>>
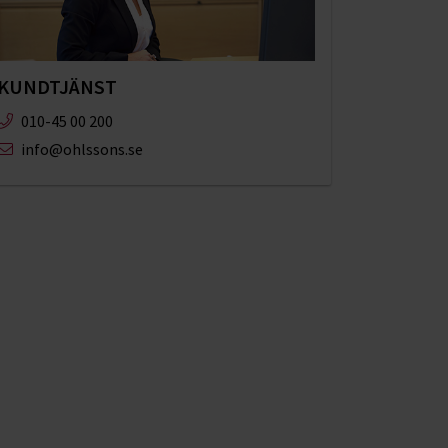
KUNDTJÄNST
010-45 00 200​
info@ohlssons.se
<<
>>
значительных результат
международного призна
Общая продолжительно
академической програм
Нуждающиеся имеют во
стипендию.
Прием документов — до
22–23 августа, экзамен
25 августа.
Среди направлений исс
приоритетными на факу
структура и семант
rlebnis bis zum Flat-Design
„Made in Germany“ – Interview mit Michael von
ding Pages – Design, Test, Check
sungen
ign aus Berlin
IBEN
<<
[What you will do]: Your task is to copy each line from the material above that includes the word "Design".

[Task solution]:
rlebnis bis zum Flat-Design
ding Pages – Design, Test, Check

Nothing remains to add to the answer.